— QUOTED PASSAGE —
+ + +

Three months of family travel – the kids report!

In front of our AirBnB in Sofia, Bulgaria

A quarter of a year, three months, eights countries, and twenty-one temporary homes.  Time for an update.

You guys hear from me often enough.  Linds promises to do her own blog post again soon (she’s doing great).   We know you’re wondering how the boys are doing.  Well, here you go.  Unedited, unscripted.  Their words.

Writing in the sand in Gandia, Spain

Eli, 7

I like travelling becuze we get to try new foods.

And I also like going on preety much the other side of the wrould finding new expereinsis that we have never done before.we are learning more every day.we are finding things that we can learn and I am learning ballgairein right now.I can’t deside what my fairote part of this trip I would say that all of the parts were the best.I also loved the tours here.


Ben, 9

I am very happy with the way we’re traveling in Europe. We usually travel to a country close by, like from Czech Republic to Poland, instead of going to Japan from Czech Republic. It’s pretty fun to see changes in language like from Spanish letters to Bulgarian letters.

I’m 3 months in and I already feel like an expert traveler . I can say that I went to Iceland, Ireland, Czech Republic, Poland, Italy, Spain and Bulgaria and it’s pretty rare for someone to be able to say that.

+ + +

— EXCERPTED DATA —
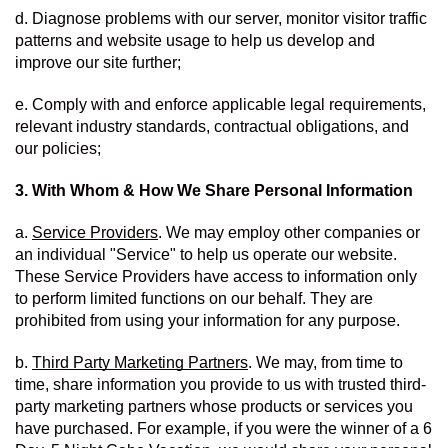
d. Diagnose problems with our server, monitor visitor traffic 
patterns and website usage to help us develop and 
improve our site further;
e. Comply with and enforce applicable legal requirements, 
relevant industry standards, contractual obligations, and 
our policies;
3. With Whom & How We Share Personal Information
a. 
Service Providers
. We may employ other companies or 
an individual "Service" to help us operate our website.  
These Service Providers have access to information only 
to perform limited functions on our behalf. They are 
prohibited from using your information for any purpose. 
b. 
Third Party Marketing Partners
. We may, from time to 
time, share information you provide to us with trusted third-
party marketing partners whose products or services you 
have purchased. For example, if you were the winner of a 6 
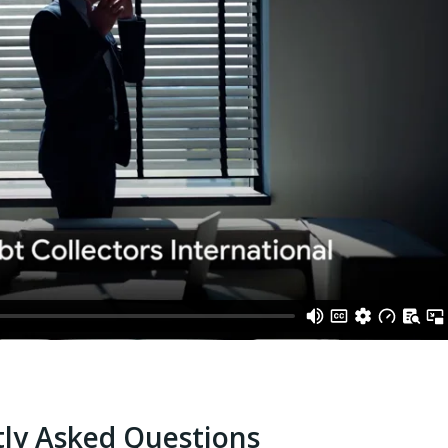
ly Asked Questions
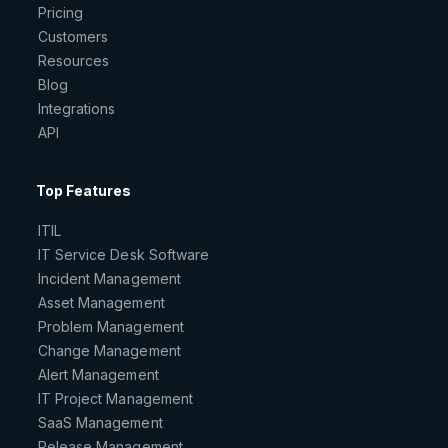
Pricing
Customers
Resources
Blog
Integrations
API
Top Features
ITIL
IT Service Desk Software
Incident Management
Asset Management
Problem Management
Change Management
Alert Management
IT Project Management
SaaS Management
Release Management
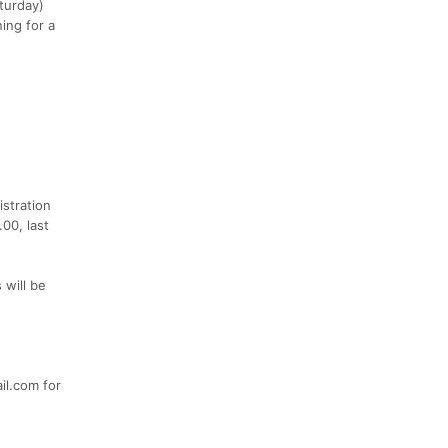
turday)
ing for a
istration
00, last
 will be
il.com for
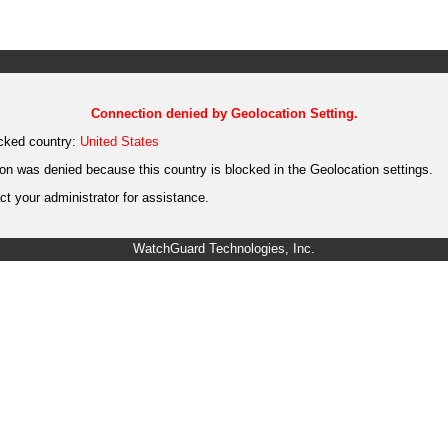
Connection denied by Geolocation Setting.
cked country:
United States
on was denied because this country is blocked in the Geolocation settings.
t your administrator for assistance.
WatchGuard Technologies, Inc.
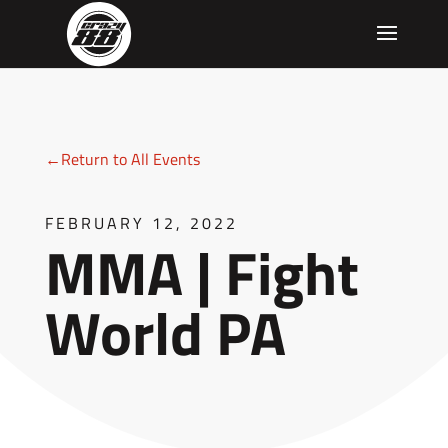
←Return to All Events
FEBRUARY 12, 2022
MMA | Fight
World PA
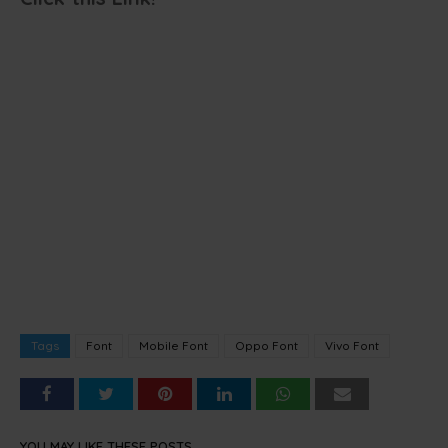
Tags
Font
Mobile Font
Oppo Font
Vivo Font
YOU MAY LIKE THESE POSTS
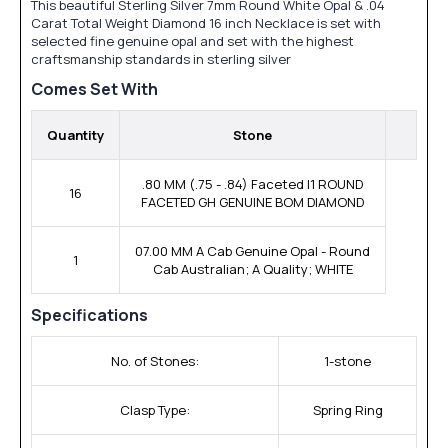
This beautiful Sterling Silver 7mm Round White Opal & .04
Carat Total Weight Diamond 16 inch Necklace is set with
selected fine genuine opal and set with the highest
craftsmanship standards in sterling silver
Comes Set With
Quantity
Stone
.80 MM (.75 - .84) Faceted I1 ROUND
16
FACETED GH GENUINE BOM DIAMOND
07.00 MM A Cab Genuine Opal - Round
1
Cab Australian; A Quality; WHITE
Specifications
No. of Stones:
1-stone
Clasp Type:
Spring Ring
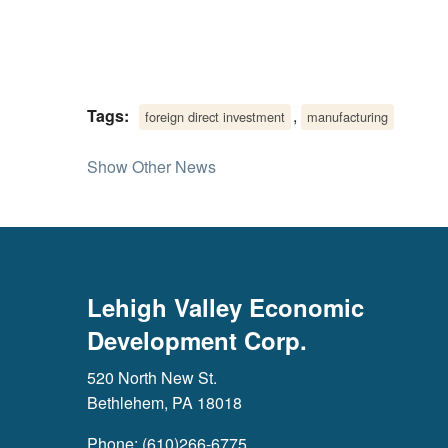
Tags:
,
foreign direct investment
manufacturing
Show Other News
Lehigh Valley Economic
Development Corp.
520 North New St.
Bethlehem, PA 18018
Phone: (610)266-6775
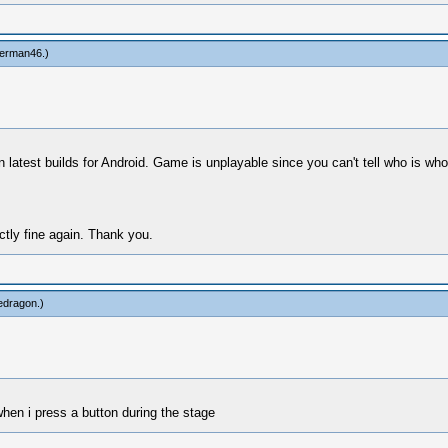
erman46
.)
on latest builds for Android. Game is unplayable since you can't tell who is wh
ctly fine again. Thank you.
edragon
.)
when i press a button during the stage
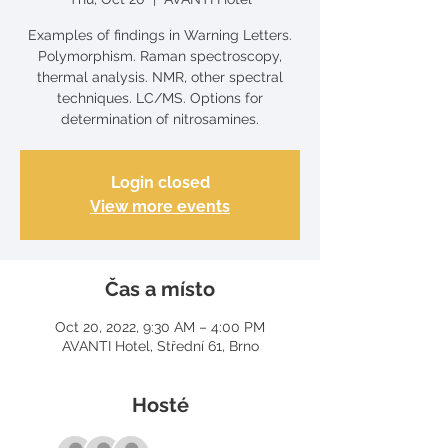
Examples of findings in Warning Letters.
Polymorphism. Raman spectroscopy,
thermal analysis. NMR, other spectral
techniques. LC/MS. Options for
determination of nitrosamines.
Login closed
View more events
Čas a místo
Oct 20, 2022, 9:30 AM – 4:00 PM
AVANTI Hotel, Střední 61, Brno
Hosté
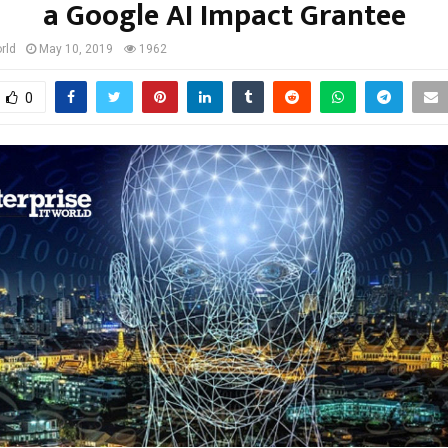
a Google AI Impact Grantee
rld
May 10, 2019
1962
0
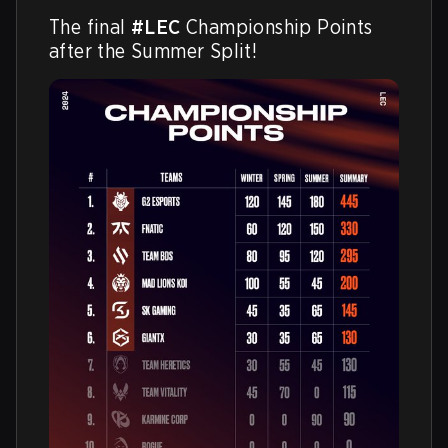
The final 
#LEC
 Championship Points 
after the Summer Split! 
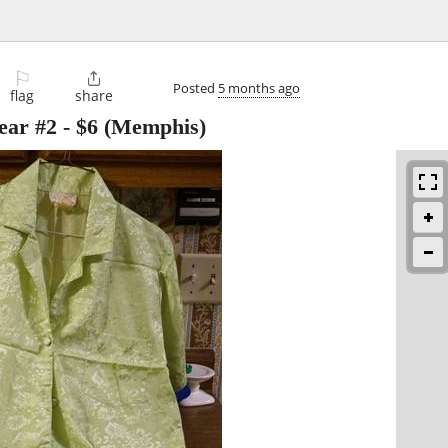
⚐

Posted
5 months ago
flag
share
ear #2
-
$6
(Memphis)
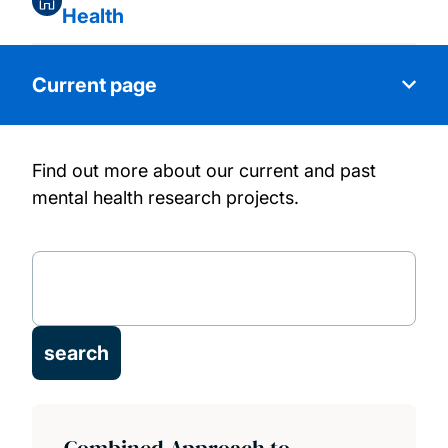
Health
Current page
Find out more about our current and past
Research themes
mental health research projects.
People
Projects
Publications
Facilities
Combined Approach to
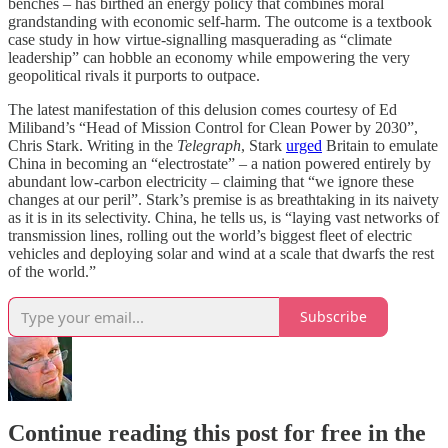
benches – has birthed an energy policy that combines moral
grandstanding with economic self-harm. The outcome is a textbook
case study in how virtue-signalling masquerading as “climate
leadership” can hobble an economy while empowering the very
geopolitical rivals it purports to outpace.
The latest manifestation of this delusion comes courtesy of Ed
Miliband’s “Head of Mission Control for Clean Power by 2030”,
Chris Stark. Writing in the
Telegraph
, Stark
urged
Britain to emulate
China in becoming an “electrostate” – a nation powered entirely by
abundant low-carbon electricity – claiming that “we ignore these
changes at our peril”. Stark’s premise is as breathtaking in its naivety
as it is in its selectivity. China, he tells us, is “laying vast networks of
transmission lines, rolling out the world’s biggest fleet of electric
vehicles and deploying solar and wind at a scale that dwarfs the rest
of the world.”
Subscribe
Continue reading this post for free in the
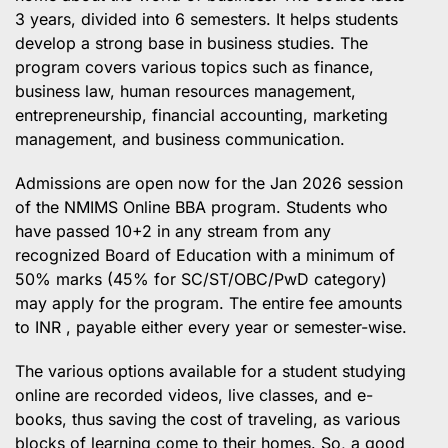
3 years, divided into 6 semesters. It helps students
develop a strong base in business studies. The
program covers various topics such as finance,
business law, human resources management,
entrepreneurship, financial accounting, marketing
management, and business communication.
Admissions are open now for the Jan 2026 session
of the NMIMS Online BBA program. Students who
have passed 10+2 in any stream from any
recognized Board of Education with a minimum of
50% marks (45% for SC/ST/OBC/PwD category)
may apply for the program. The entire fee amounts
to INR , payable either every year or semester-wise.
The various options available for a student studying
online are recorded videos, live classes, and e-
books, thus saving the cost of traveling, as various
blocks of learning come to their homes. So, a good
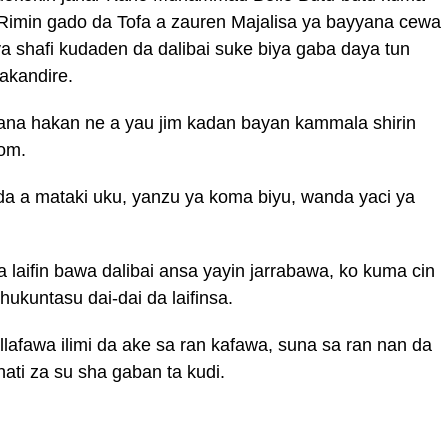
 Rimin gado da Tofa a zauren Majalisa ya bayyana cewa
 ya shafi kudaden da dalibai suke biya gaba daya tun
akandire.
na hakan ne a yau jim kadan bayan kammala shirin
om.
 da a mataki uku, yanzu ya koma biyu, wanda yaci ya
laifin bawa dalibai ansa yayin jarrabawa, ko kuma cin
ukuntasu dai-dai da laifinsa.
lafawa ilimi da ake sa ran kafawa, suna sa ran nan da
i za su sha gaban ta kudi.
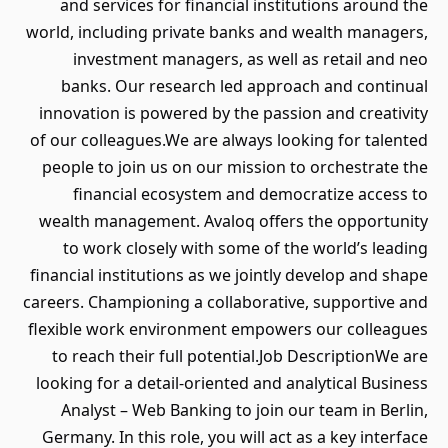
and services for financial institutions around the
world, including private banks and wealth managers,
investment managers, as well as retail and neo
banks. Our research led approach and continual
innovation is powered by the passion and creativity
of our colleagues.We are always looking for talented
people to join us on our mission to orchestrate the
financial ecosystem and democratize access to
wealth management. Avaloq offers the opportunity
to work closely with some of the world’s leading
financial institutions as we jointly develop and shape
careers. Championing a collaborative, supportive and
flexible work environment empowers our colleagues
to reach their full potential.Job DescriptionWe are
looking for a detail-oriented and analytical Business
Analyst – Web Banking to join our team in Berlin,
Germany. In this role, you will act as a key interface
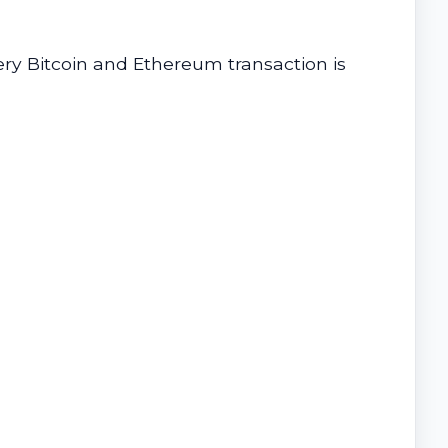
ery Bitcoin and Ethereum transaction is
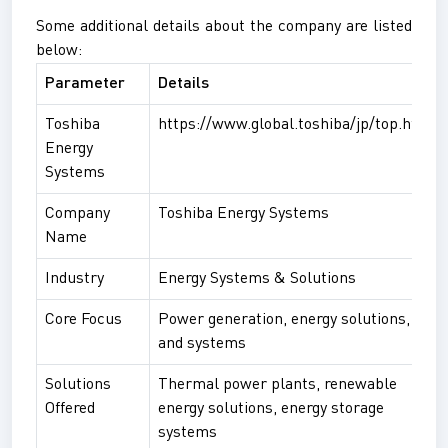
Some additional details about the company are listed
below:
Parameter
Details
Toshiba
https://www.global.toshiba/jp/top.html
Energy
Systems
Company
Toshiba Energy Systems
Name
Industry
Energy Systems & Solutions
Core Focus
Power generation, energy solutions,
and systems
Solutions
Thermal power plants, renewable
Offered
energy solutions, energy storage
systems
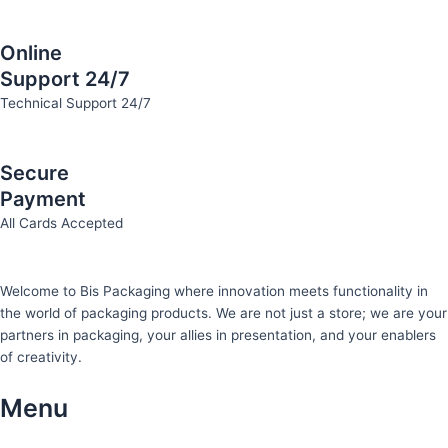
Online
Support 24/7
Technical Support 24/7
Secure
Payment
All Cards Accepted
Welcome to Bis
Packaging where
innovation meets functionality in
the world of packaging products. We are not just a store; we are your
partners in packaging, your allies in presentation, and your enablers
of creativity.
Menu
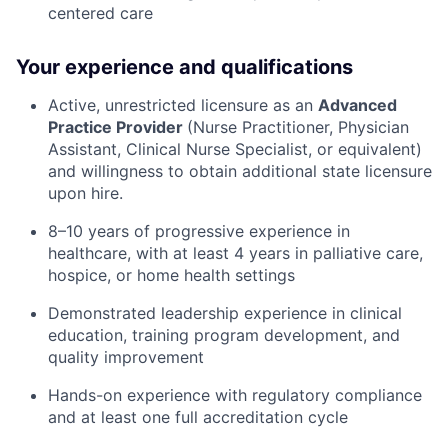
centered care
Your experience and qualifications
Active, unrestricted licensure as an
Advanced
Practice Provider
(Nurse Practitioner, Physician
Assistant, Clinical Nurse Specialist, or equivalent)
and willingness to obtain additional state licensure
upon hire.
8–10 years of progressive experience in
healthcare, with at least 4 years in palliative care,
hospice, or home health settings
Demonstrated leadership experience in clinical
education, training program development, and
quality improvement
Hands-on experience with regulatory compliance
and at least one full accreditation cycle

+ + +

— TO DO —
**1)** Answer these questions using the family travel post.
(a) In which city and country was the AirBnB in the opening photo caption?
(b) How old is Eli?
(c) According to Ben, what change in letters has been fun to see?
**2)** Reproduce word for word the part of the family travel post that opens with the words containing "You guys hear" and closes with "try new foods.".
**3)** Carry the family travel post forward, starting after its final sentence.
The entries stand apart from the family travel post and serve as separate material.

— SOLVED PROBLEMS —
**1)**
(a) Sofia, Bulgaria
(b) 7
(c) The change from Spanish letters to Bulgarian letters

**2)**
You guys hear from me often enough.  Linds promises to do her own blog post again soon (she’s doing great).   We know you’re wondering how the boys are doing.  Well, here you go.  Unedited, unscripted.  Their words.

Writing in the sand in Gandia, Spain

Eli, 7

I like travelling becuze we get to try new foods.

**3)**
I loved Iceland mostly because of the climbing but I do like all the geysers and waterfalls too. When we went to Iceland’s national park it was like a dream in reality, we got to climb 2 or 3 metre high cliffs and some really big rocks, we even got to jump over craters.

Another of my favourite places is Czech Republic I liked both Prague and Brno so don’t insult me that I didn’t choose one. Anyway I liked Prague because of a big square we would go to on the subway. It had almost everything! It had the world’s finest toy store, it had traditional dessert stands and it even had a few museums.

There’s so many good things about Brno that I won’t be able to say them all, but I’ll tell you about the birthday surprises which were a lot of fun. When we went caving in Punkva for Eli’s birthday we got to see stalactites and stalagmites, some were about a centimetre from touching each other. For Daddy’s birthday we went to Riverva water park where we slid down huge and twisty slides and then we ended up in deep water.

Lastly Gandia,Spain was awesome because all sorts of fun things were close by, there’s a beach, playgrounds, an arcade, you name it! We usually went to a park shaped like a pirate ship which was a lot of fun and sometimes we went to the beach and tried diving or jumping into the big waves. The owners of the apartment we stayed in went out for dinner with us twice and we got to try some traditional Spanish foods.

That’s one way I explain how I love traveling.

Jake takes in the Roman ruins in Sofia, Bulgaria

Jake, 11

We have been traveling for three months! Woo Hoo! These are Paragraphs about my favorite Places and favorite parts on our travels so far. I hope you enjoy.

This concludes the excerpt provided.